Note the underlying cause—“you did not trust in Me enough.” Ouch! That’s the same crime that is keeping the people of Moses’ generation out of the promised land (Deuteronomy 1:32)—and now he was part of that! He and Aaron had fallen into the same sin that Israel did.
Israel’s need for water was legitimate (even though their response was over the top). They didn’t have any water. As Olson has pointed out, we’re conditioned by their constant complaining (beginning in 11:1ff) to view all subsequent behavior as more of the same. That’s probably not a good assumption. Moses and Aaron apparently made that assumption and it got them into trouble.
That Moses was angry is evident from his words. That he was out of control and taking matters into his own hands was demonstrated by his failure to follow God’s instructions. He had misjudged the situation, allowed himself to be worked into a rage, and taken things into his own hands. He hadn’t trusted God or treated Him as holy (v. 12). He had more or less put himself in the position of God. As a result, neither he nor Aaron would lead Israel into the promised land.

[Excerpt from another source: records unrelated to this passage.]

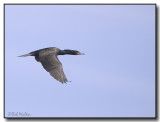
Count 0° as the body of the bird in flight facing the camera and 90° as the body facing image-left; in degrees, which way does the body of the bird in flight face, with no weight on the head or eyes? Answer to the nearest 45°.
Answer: approximately 270°
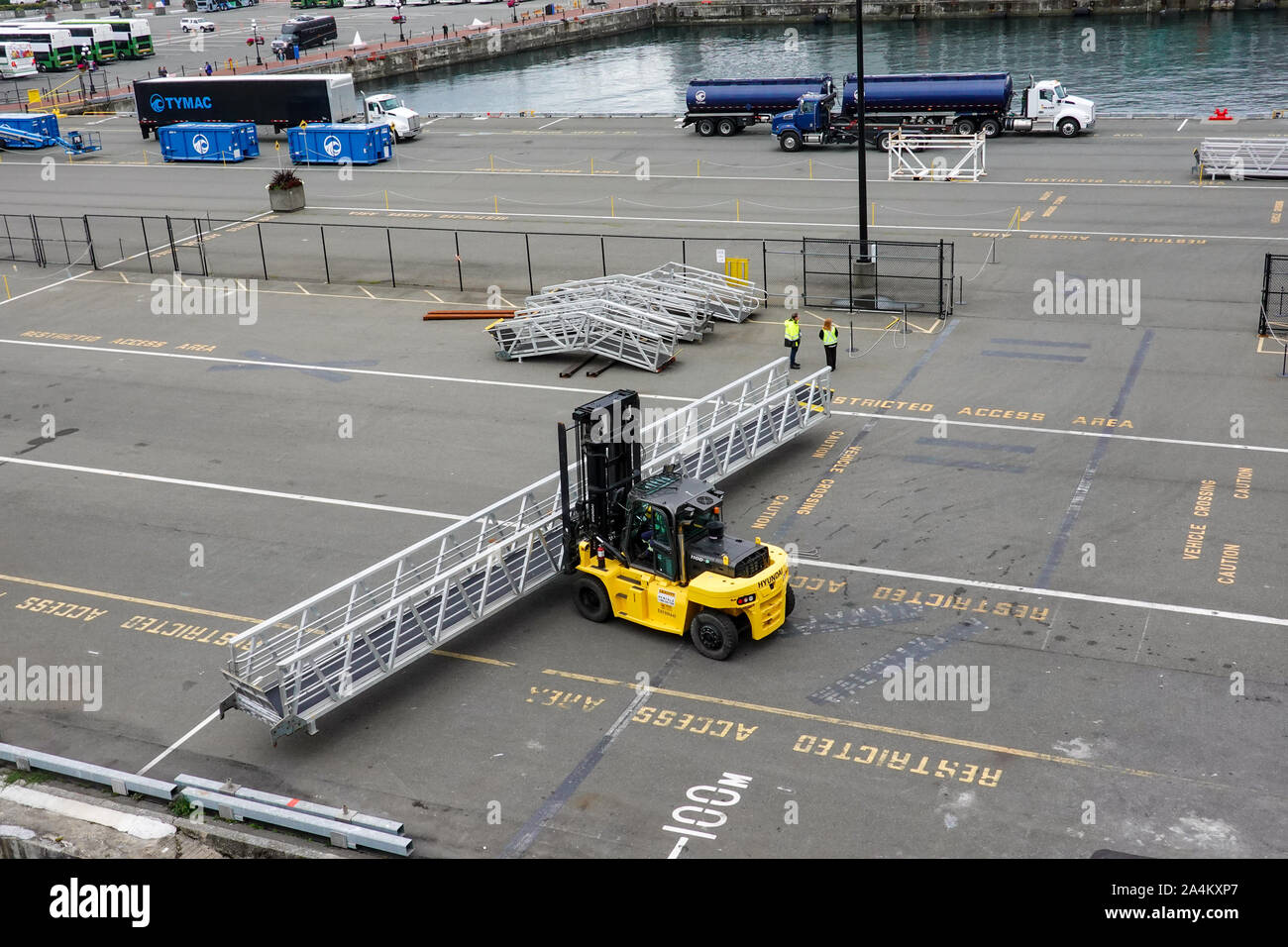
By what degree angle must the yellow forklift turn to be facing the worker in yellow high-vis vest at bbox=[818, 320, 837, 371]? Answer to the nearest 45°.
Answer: approximately 45° to its right

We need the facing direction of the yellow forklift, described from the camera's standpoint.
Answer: facing away from the viewer and to the left of the viewer

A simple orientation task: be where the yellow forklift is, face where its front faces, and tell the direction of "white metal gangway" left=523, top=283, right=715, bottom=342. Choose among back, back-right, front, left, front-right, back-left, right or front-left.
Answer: front-right

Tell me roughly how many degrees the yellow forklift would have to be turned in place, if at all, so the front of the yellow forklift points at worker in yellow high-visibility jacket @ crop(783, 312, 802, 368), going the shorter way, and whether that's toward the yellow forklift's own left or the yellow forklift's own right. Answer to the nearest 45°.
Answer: approximately 45° to the yellow forklift's own right

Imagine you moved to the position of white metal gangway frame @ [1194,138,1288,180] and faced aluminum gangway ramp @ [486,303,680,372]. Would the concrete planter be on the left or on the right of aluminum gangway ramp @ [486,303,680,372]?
right

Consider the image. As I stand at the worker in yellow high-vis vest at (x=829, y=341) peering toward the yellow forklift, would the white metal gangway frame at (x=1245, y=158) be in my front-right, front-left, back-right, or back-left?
back-left

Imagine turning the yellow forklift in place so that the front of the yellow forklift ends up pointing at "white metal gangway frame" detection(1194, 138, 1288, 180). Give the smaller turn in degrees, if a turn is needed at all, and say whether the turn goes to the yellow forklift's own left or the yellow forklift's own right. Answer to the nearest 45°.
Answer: approximately 90° to the yellow forklift's own right
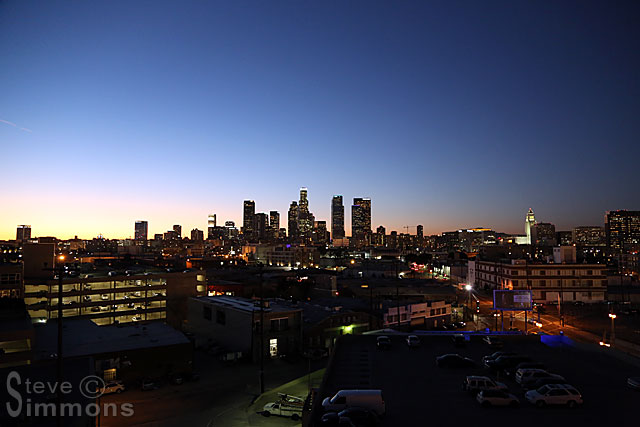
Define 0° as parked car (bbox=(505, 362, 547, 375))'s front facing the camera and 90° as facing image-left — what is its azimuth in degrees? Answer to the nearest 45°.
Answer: approximately 90°

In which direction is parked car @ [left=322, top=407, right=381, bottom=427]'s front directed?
to the viewer's left

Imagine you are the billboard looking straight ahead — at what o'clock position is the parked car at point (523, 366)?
The parked car is roughly at 12 o'clock from the billboard.

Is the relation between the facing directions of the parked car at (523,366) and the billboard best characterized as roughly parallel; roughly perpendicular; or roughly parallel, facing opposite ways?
roughly perpendicular

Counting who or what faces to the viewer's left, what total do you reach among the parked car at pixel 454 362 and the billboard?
0

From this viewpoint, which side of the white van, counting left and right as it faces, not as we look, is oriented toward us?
left

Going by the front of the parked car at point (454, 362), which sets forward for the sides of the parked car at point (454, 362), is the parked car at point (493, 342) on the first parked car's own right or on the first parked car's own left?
on the first parked car's own left

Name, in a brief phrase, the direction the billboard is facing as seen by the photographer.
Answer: facing the viewer

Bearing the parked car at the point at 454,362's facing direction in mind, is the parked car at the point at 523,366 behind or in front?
in front
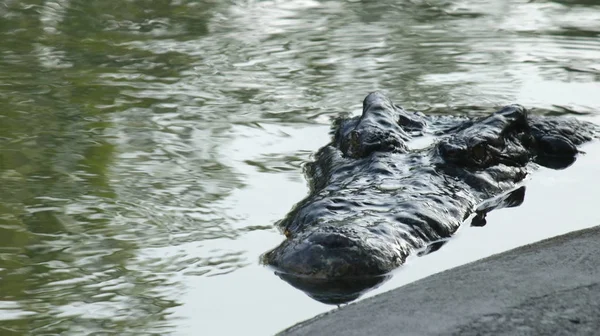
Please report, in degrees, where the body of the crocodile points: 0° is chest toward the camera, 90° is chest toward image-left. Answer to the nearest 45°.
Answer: approximately 45°
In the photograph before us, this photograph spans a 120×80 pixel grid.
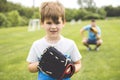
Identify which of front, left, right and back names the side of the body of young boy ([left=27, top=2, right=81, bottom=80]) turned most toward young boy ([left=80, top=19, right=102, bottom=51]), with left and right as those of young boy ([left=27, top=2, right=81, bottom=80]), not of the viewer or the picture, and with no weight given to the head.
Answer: back

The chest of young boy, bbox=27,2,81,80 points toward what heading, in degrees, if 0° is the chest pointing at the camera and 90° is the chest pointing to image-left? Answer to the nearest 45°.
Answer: approximately 0°

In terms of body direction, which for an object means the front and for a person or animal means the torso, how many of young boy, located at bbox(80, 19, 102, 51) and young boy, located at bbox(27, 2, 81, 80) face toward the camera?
2

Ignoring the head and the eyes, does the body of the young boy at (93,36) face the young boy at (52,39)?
yes
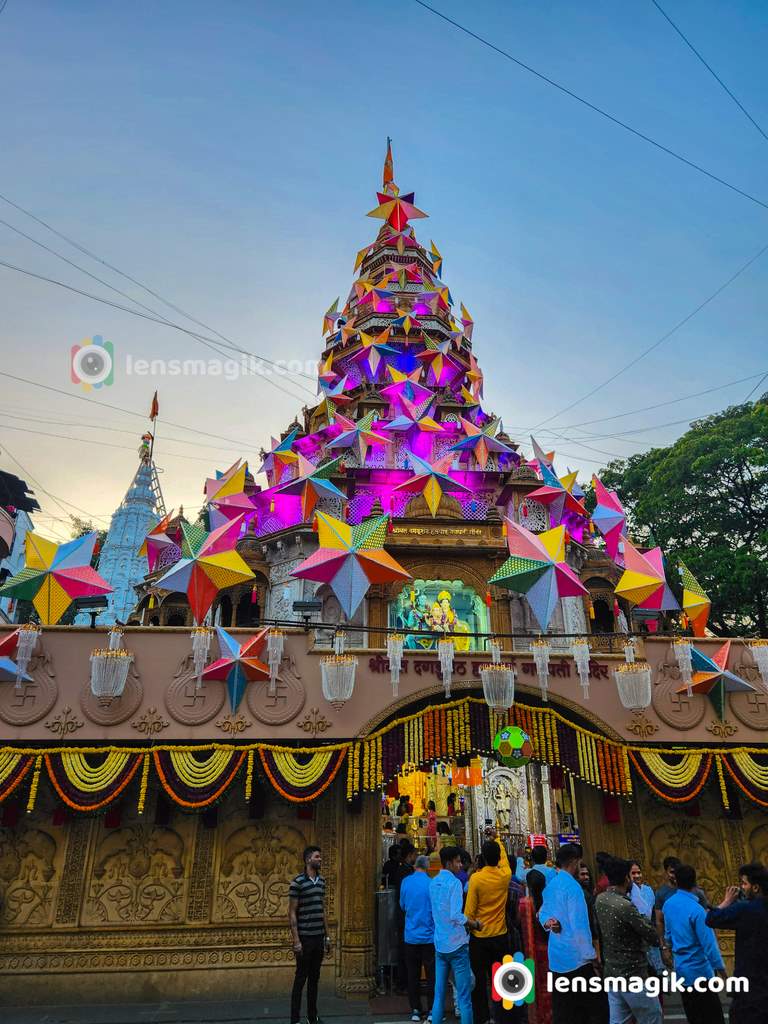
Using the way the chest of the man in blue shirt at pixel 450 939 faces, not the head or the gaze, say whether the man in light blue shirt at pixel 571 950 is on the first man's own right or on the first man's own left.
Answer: on the first man's own right

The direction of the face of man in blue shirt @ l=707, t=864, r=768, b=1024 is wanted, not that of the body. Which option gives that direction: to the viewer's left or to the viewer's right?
to the viewer's left

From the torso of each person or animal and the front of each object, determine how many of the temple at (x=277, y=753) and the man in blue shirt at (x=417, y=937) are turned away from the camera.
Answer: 1

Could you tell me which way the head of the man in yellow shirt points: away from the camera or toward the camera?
away from the camera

It seems to me there are some real lessons for leadership in this incident. Israel was certainly guilty of complaining many times for no good reason. Leaders often deal with complaints and problems that are reoccurring. It’s a temptation to do what Moses did and be dismissive of these. Assumptions are something we all make, but leaders need to exercise due diligence to make sure that what they think is happening is really what is happening.
Another lesson concerns the assumption Moses made about how he thought Yahweh should have responded to Israel’s complaining. Even though they were in genuine need of water, Israel certainly over-dramatized their situation. God chose not to punish them for that. (Perhaps He made allowance for them because of all the suffering and death they had experienced). Whatever it was, it was the right decision and Moses should have accepted it. Leaders, like everyone else, have to learn how to move on when things don’t turn out the way they thought they should.
Moses and Aaron were forgiven by God of their sin as all followers are, but they had to live with the consequences. I think his and Aaron’s death outside of Canaan had to be a powerful lesson to the generation entering the land. God was not to be trifled with by anyone!